**AIM OF THE TASK**
Write the next few sentences of the film plot summary below, picking up right after its final sentence.

**TEXT UNDER STUDY**
== Segment start ==

The overall format of the film is that of a stage play, with much dialogue spoken directly to the camera.
Buster Keaton is notable in a speaking but minor supporting role as Dalton, a family friend.
Mary Wilson lives with her mother in a cottage but cannot pay the mortgage. Mr. Cribbs, a mustachioed villain with cloak and cane, knocks on the door and spells out the Wilsons' financial position, suggesting that Mary should work in New York.
Cribbs hides while waiting for Mary to pass, but she also hides. A young man named Edward Middleton stops to pick up an injured bird and Cribbs questions him. Mary intervenes and instantly falls in love with Middleton. Mary marries Middlelton, who extols the virtues of an alcohol-free life, but Cribbs tricks him into drinking rum, and Mary smells it on his breath.
Eight years later, Middlelton is a drunkard. He has hidden bottles of whiskey and is able to down an entire bottle in ten seconds. He returns home to Mary and their daughter and chops down the cherry tree that his father had planted.

== Segment end ==

**DATA FOR ANALYSIS**

== Segment start ==

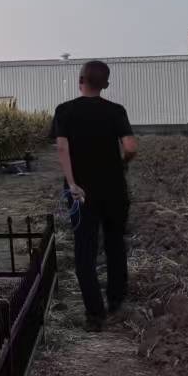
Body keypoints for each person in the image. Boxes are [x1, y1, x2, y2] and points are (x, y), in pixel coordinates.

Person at [51, 60, 138, 330]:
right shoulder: (116, 111)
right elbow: (130, 146)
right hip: (114, 190)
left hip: (82, 192)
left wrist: (72, 183)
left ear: (80, 81)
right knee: (115, 245)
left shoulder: (64, 111)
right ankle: (116, 301)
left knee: (85, 251)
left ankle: (95, 315)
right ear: (106, 85)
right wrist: (123, 162)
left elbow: (62, 148)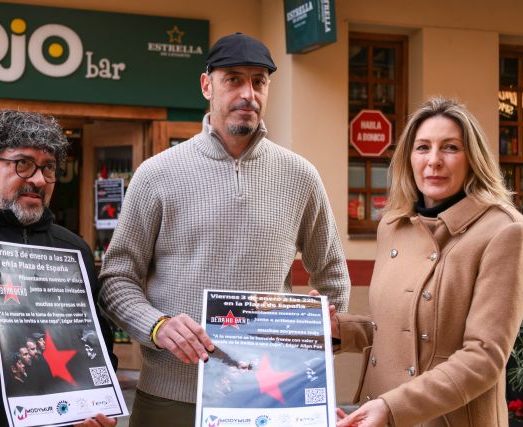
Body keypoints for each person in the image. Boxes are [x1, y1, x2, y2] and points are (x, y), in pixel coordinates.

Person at [99, 32, 350, 426]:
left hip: (269, 396)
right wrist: (158, 326)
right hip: (171, 398)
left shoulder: (301, 176)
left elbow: (333, 275)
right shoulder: (156, 174)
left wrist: (317, 346)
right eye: (233, 79)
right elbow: (116, 279)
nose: (248, 93)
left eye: (259, 81)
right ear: (206, 85)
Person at [330, 98, 523, 426]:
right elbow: (396, 328)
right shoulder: (393, 224)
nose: (434, 161)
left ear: (472, 158)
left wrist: (392, 407)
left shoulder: (505, 232)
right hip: (376, 413)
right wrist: (339, 330)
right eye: (423, 147)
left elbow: (483, 358)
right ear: (408, 158)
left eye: (450, 148)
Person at [0, 110, 118, 427]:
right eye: (23, 164)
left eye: (49, 167)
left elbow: (97, 344)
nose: (39, 180)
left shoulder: (73, 249)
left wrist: (98, 408)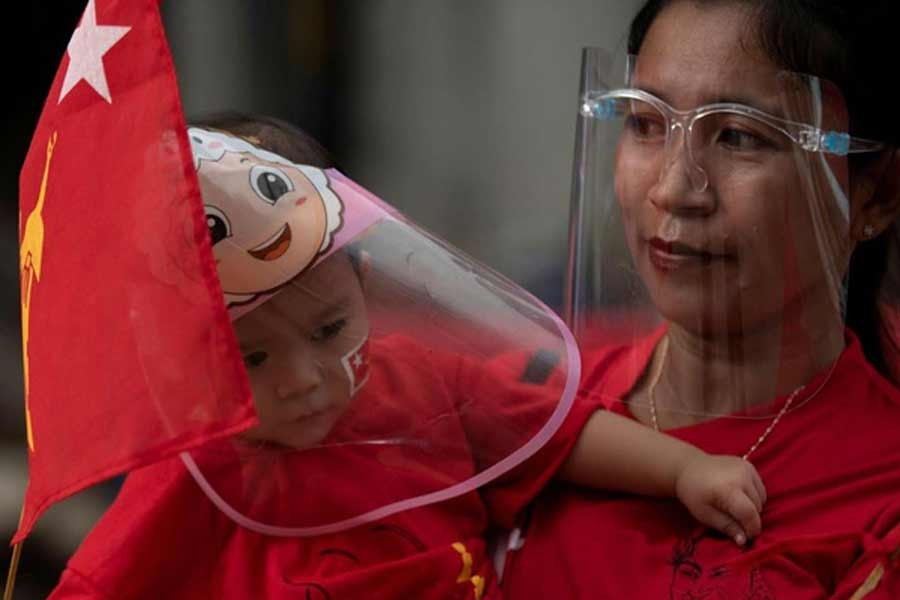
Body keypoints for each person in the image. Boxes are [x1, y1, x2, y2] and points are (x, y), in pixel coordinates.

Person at [48, 115, 769, 599]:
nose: (307, 380)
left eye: (331, 330)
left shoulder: (422, 378)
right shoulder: (191, 472)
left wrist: (683, 469)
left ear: (365, 281)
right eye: (253, 360)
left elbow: (552, 430)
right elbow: (95, 582)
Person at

== Segment end ==

**RESULT**
In New York in 1850, Middleton is living as a drunkard on the street, and Cribbs tries to trick him into deeper crime. Meanwhile, Mary lives alone in poverty with her daughter, her mother having died. Cribbs tries to press himself on Mary and she is saved by William Dalton.
Back in New York, Middleton is about to be arrested for drunkenness but is saved by a comic pie fight. Middleton then encounters the philanthropist Frederick Healy, who makes him sign a pledge of sobriety. Cribbs has Middleton forge the signature of Healy on a $5,000 check and he sends a boy to the bank to cash it, but Dalton exposes the crime.
Cribbs is exposed for various crimes and Middleton receives a certificate of sobriety.